Well, one could get a more stable result by using a 5w20 instead of a 0w20.  A 5w20 has a much lower burn off rate, uses fewer viscosity modifiers which can shear under pressure, etc.... all of which makes 5w20 a more stable oil.  And there are 5w20 oils on the dexos1 approved list, at least a year or two ago when I last checked.   And there is not a dealer or OEM on the planet that can tell the difference between a 0w20 and 5w20 via a used oil test if they wanted to go that route.    And a 5w20 has a lower burn off rate than a 5w30.  Only a 10w30 matches a 5w20 in NOACK burn off rate.   One of the reasons my wife's Cadillac has gotten only a 10w30 even though the recommended oil by GM is Mobil 1 5w30.  Could be the reason that this 2006 Cadillac is still a real keeper of a car.   None of the problems with timing chains and other stuff many other 3.6L owners have experienced.    Again, GM could never tell if the oil was a 5w30 or 10w30.  Just not possible with used motor oil to determine that.

 

A 30 weight oil is not "thicker" than a 20 weight oil.  Viscosity is a measure of resistance to flow, not molecular thickness.  

 

There are myriads of examples of folks using a 20 weight year round even towing regularly and the motors are in excellent condition.
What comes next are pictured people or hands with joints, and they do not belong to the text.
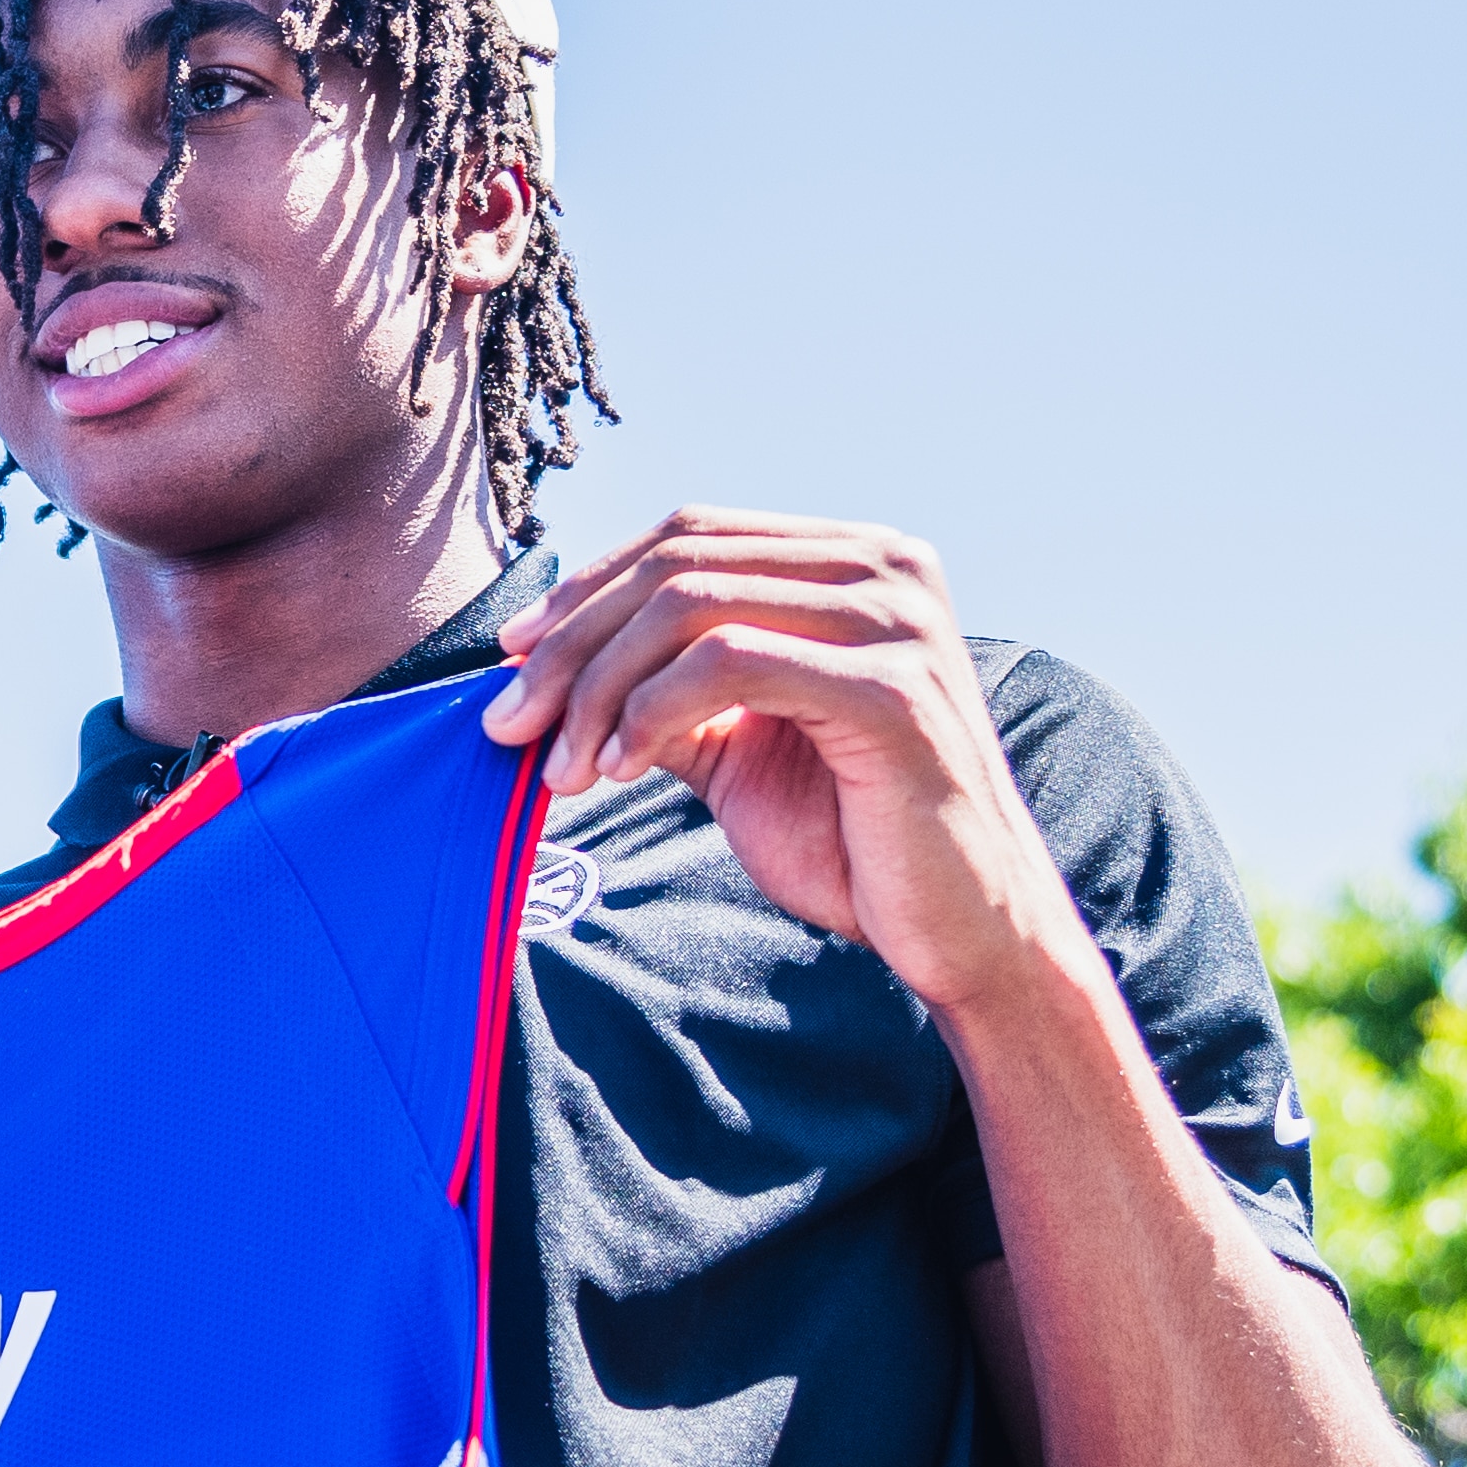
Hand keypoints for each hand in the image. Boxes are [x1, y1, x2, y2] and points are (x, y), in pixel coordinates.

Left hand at [485, 507, 1088, 1020]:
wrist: (957, 929)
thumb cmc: (854, 840)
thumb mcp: (739, 747)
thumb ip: (666, 692)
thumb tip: (550, 665)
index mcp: (854, 563)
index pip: (689, 536)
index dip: (585, 591)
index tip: (512, 659)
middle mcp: (886, 568)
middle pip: (678, 563)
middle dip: (572, 644)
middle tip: (510, 723)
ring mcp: (896, 620)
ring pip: (691, 605)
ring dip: (599, 687)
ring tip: (563, 767)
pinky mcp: (891, 688)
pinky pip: (729, 663)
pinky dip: (649, 713)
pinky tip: (619, 770)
I use a 30 weight oil year round in my commercial semi truck moving up to 80,000 lb of truck and cargo.  Many say that a 40 weight should be used for such things.  Well, my Detroit 12.7L with 869,000 miles on it never got the memo.  The used oil samples look as good as when it only had 50,000 miles on it, and it uses less oil than most folk's pickup trucks... it uses an average 2 qt of oil in 23,000 mile oil changes.  The motor is still all original.  

 

A quality 5w20 oil will provide more than ample protection for most folks for motors that call for it.  Nothing wrong with using a 30 weight in them either, but not really necessary.